GaitEditor is the first framework capable of editing multiple gait attributes while simultaneously benefiting gait recognition and gait anonymization, and is believed to be the first framework capable of editing multiple gait attributes while simultaneously benefiting gait recognition and gait anonymization.

Abstract

As a kind of biometrics, the gait information of pedestrians has attracted widespread attention from both industry and academia since it can be acquired from long distances without the cooperation of targets. In recent literature, this line of research has brought exciting chances along with alarming challenges: On the positive side, gait recognition used for security applications such as suspect retrieval and safety checks is becoming more and more promising. On the negative side, the misuse of gait information may lead to privacy concerns, as lawbreakers can track subjects of interest using gait characteristics even under face-masked and clothes-changed scenarios. To handle this double-edged sword, we propose a gait attribute editing framework termed GaitEditor. It can perform various degrees of attribute edits on real gait sequences while maintaining the visual authenticity, respectively used for gait data augmentation and de-identification, thereby adaptively enhancing or degrading gait recognition performance according to users' intentions. Experimentally, we conduct a comprehensive evaluation under both gait recognition and anonymization protocols on three widely used gait benchmarks. Numerous results illustrate that the adaptable utilization of GaitEditor efficiently improves gait recognition performance and generates vivid visualizations with de-identification to protect human privacy. To the best of our knowledge, GaitEditor is the first framework capable of editing multiple gait attributes while simultaneously benefiting gait recognition and gait anonymization. The source code of GaitEditor will be available at https://github.com/ShiqiYu/OpenGait.
Paper Structure (24 sections, 12 equations, 9 figures, 8 tables)
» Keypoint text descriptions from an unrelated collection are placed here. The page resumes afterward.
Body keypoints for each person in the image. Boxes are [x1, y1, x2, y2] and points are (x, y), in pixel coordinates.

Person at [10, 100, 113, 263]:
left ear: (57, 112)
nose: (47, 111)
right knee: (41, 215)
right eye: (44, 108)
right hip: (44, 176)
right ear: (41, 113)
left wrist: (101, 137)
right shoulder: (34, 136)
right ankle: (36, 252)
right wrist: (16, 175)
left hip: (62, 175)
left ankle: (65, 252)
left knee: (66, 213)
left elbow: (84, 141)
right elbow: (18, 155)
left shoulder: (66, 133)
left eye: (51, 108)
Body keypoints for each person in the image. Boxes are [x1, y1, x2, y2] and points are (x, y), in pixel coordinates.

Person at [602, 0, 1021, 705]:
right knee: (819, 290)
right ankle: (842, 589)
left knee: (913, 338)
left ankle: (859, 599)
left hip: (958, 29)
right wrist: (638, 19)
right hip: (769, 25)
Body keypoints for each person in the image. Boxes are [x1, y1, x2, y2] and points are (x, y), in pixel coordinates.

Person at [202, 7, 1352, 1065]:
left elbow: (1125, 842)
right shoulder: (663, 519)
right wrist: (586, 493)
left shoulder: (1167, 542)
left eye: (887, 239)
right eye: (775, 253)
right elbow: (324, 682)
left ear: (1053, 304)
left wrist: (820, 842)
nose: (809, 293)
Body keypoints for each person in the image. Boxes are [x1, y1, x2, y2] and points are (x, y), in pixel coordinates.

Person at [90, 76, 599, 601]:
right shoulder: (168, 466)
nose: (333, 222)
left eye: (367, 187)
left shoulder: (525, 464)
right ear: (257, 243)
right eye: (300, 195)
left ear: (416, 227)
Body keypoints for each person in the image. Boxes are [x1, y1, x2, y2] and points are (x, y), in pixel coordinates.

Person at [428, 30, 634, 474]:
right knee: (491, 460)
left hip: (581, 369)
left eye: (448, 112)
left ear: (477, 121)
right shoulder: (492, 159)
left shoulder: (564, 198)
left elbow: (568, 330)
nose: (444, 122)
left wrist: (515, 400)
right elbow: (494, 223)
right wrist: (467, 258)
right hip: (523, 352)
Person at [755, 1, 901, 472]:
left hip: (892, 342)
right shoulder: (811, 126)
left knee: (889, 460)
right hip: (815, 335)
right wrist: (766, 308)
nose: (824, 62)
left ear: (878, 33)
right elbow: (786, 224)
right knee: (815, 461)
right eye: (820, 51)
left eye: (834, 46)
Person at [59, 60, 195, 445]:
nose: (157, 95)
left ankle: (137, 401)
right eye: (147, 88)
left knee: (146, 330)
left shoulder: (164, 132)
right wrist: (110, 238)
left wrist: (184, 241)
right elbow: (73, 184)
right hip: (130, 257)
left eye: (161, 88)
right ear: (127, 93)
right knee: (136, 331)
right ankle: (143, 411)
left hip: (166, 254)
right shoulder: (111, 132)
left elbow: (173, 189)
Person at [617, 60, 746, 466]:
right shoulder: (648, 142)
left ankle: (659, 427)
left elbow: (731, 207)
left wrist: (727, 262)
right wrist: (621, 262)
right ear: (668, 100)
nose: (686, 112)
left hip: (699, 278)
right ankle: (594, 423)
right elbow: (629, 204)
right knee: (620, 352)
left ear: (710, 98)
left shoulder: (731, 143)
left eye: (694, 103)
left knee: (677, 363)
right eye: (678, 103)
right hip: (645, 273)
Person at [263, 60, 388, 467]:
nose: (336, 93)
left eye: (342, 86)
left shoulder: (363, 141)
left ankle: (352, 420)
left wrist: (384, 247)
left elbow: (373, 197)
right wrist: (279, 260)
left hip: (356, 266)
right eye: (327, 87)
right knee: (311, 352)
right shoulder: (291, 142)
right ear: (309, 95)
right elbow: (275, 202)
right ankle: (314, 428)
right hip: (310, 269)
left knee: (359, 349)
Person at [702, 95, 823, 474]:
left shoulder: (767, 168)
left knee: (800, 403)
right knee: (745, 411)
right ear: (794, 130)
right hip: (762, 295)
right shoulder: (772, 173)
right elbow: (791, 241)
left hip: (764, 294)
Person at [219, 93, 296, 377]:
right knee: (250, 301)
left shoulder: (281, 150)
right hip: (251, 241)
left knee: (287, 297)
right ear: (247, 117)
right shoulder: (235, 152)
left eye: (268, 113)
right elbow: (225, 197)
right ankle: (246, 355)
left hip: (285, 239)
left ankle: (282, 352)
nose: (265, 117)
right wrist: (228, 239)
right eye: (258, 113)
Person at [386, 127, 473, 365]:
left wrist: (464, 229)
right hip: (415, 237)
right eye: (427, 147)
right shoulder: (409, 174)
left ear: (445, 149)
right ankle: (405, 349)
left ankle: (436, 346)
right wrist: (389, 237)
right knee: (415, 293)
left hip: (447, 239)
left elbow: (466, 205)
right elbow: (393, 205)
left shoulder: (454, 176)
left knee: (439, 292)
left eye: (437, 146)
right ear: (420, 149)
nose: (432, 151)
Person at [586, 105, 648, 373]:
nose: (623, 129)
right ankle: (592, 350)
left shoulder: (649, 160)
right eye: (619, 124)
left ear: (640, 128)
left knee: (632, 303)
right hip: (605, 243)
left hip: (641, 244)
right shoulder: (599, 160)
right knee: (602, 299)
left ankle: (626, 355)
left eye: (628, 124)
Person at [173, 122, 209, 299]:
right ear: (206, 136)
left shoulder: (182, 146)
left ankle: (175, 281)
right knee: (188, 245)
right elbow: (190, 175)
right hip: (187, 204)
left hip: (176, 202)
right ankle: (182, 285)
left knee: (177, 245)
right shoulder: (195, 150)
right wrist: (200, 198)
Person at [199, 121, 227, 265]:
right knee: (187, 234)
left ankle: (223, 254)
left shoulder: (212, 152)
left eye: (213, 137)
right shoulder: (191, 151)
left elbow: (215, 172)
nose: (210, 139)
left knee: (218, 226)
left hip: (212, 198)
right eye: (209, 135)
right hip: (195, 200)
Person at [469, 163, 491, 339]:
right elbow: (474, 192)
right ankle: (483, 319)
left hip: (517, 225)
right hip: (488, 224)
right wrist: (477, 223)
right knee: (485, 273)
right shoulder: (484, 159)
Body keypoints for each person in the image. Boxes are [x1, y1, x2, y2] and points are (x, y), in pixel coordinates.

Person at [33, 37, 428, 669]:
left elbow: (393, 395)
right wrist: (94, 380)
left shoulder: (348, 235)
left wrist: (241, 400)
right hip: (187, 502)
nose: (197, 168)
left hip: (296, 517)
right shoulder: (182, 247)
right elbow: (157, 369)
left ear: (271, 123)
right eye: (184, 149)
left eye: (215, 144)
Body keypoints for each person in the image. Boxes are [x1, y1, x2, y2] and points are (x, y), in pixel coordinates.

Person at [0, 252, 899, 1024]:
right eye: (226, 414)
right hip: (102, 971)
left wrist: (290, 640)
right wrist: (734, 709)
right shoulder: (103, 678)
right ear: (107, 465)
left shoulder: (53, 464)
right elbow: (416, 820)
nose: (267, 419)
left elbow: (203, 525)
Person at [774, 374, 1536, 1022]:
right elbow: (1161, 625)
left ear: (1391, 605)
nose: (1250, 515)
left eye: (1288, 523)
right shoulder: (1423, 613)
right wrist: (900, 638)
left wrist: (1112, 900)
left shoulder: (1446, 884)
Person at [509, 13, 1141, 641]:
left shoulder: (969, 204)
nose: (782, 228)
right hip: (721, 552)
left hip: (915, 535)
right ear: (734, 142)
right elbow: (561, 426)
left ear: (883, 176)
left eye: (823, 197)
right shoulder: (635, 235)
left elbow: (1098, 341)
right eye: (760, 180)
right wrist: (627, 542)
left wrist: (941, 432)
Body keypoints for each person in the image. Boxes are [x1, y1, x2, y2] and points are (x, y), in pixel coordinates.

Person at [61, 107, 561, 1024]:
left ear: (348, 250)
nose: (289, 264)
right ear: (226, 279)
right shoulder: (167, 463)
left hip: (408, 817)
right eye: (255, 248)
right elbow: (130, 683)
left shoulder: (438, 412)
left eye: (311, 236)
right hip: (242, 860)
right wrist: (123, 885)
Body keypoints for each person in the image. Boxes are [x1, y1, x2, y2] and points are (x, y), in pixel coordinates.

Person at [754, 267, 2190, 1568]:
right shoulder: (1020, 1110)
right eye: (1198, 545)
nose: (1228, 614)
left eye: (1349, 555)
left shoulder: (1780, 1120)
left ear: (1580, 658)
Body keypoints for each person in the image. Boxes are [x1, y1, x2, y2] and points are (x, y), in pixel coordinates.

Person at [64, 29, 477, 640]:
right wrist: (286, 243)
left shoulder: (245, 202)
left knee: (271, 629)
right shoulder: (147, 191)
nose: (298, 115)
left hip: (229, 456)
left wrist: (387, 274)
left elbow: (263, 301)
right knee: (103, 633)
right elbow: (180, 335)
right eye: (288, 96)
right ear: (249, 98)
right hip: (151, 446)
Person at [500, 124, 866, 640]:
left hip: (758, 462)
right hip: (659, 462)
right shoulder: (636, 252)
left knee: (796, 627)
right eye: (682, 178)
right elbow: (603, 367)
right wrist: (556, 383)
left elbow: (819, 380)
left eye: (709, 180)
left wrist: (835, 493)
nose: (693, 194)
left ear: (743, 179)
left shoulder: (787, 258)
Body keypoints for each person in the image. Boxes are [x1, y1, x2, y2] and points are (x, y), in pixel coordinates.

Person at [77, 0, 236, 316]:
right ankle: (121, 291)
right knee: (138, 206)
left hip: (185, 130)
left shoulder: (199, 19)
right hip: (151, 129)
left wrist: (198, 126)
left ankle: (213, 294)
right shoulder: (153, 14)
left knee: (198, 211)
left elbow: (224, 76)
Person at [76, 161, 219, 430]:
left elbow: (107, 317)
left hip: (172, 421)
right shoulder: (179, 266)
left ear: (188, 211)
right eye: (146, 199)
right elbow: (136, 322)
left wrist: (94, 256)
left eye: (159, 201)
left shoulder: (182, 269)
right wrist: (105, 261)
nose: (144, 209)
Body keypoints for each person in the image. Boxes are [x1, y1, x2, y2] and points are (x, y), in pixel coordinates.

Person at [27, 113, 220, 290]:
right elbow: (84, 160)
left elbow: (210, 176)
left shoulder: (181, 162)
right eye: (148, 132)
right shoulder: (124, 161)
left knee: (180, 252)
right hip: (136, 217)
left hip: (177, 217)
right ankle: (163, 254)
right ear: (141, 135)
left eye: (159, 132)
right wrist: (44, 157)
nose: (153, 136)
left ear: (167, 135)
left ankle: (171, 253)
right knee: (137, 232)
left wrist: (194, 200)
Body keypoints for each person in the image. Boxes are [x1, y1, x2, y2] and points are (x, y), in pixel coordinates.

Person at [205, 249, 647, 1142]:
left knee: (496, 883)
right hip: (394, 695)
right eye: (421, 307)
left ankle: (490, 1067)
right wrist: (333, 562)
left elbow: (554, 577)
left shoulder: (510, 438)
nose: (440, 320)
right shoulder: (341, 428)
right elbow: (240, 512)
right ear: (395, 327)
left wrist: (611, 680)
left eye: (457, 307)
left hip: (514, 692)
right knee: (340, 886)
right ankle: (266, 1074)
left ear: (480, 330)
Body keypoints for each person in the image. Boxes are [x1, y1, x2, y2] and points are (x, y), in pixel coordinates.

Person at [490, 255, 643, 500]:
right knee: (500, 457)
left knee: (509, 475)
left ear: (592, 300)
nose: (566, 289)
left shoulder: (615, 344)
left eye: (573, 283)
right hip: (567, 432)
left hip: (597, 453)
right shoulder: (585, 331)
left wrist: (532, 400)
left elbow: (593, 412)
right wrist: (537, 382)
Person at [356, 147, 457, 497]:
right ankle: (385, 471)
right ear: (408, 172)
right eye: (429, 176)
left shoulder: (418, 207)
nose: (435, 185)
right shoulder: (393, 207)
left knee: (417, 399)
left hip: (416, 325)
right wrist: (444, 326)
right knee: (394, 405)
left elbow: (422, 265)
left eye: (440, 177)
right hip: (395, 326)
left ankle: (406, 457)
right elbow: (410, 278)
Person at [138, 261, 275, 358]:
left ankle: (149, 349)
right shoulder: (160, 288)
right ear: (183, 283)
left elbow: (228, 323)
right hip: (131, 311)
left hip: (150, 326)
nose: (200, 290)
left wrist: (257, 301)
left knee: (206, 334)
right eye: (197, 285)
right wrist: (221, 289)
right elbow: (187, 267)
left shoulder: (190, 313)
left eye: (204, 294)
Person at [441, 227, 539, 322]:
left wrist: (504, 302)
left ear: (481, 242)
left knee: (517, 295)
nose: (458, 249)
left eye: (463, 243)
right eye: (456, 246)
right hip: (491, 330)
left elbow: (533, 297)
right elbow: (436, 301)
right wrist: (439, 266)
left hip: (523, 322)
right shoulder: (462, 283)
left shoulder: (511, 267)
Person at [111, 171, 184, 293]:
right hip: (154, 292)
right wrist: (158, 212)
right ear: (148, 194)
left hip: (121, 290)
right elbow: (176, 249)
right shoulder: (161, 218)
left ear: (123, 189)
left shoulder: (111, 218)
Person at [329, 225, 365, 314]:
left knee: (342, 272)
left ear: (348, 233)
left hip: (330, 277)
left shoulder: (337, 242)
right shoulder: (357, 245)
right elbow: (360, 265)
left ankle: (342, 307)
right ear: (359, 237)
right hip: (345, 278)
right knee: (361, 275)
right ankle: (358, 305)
This paper contains 24 sections, 12 equations, 9 figures, 8 tables.

Figures (9)

  • Figure 1: We present GaitEditor (sub-figure (a)) to enable attribute-conditioned semantic edits on real gait sequences (sub-figure (b)), thereby boosting the performance of gait recognition, all while mitigating privacy concerns (sub-figure (c)). For GaitEditor, we project the real gait data into the built latent space by well-designed encoder $\mathbf{E}$, manipulate latent codes in various semantic directions and project the altered ones to the image domain via the generator $\mathbf{G}$.
  • Figure 2: GaitEditor's overall training architecture. The training process involves two stages. (a) An image-based GAN model is trained on an unlabeled silhouette dataset to establish a latent space. (b) GaitEditor involves two branches, inversion and viewpoint translation. The first branch involves projecting the source gait sequence into the established latent space, as well as the other branch focuses on altering the viewpoint from the target sample to that of the source sample. To ensure that all the relevant information in gait sequences is preserved, four losses are designed, and they are identity ($\mathcal{L}_{id}$), viewpoint ($\mathcal{L}_{view}$), video adversarial ($\mathcal{L}_{adv}$), and reconstruction ($\mathcal{L}_{rec}$) losses.
  • Figure 3: Interpolation results for our build latent space. Each row sequence showcases the stages between two unique random noises. The first and last images in every row are the synthetic visualizations generated from these individual noises.
  • Figure 4: The architecture of Attribute-Identity encoder.
  • Figure 5: The schematic of editing non-viewpoint attributes.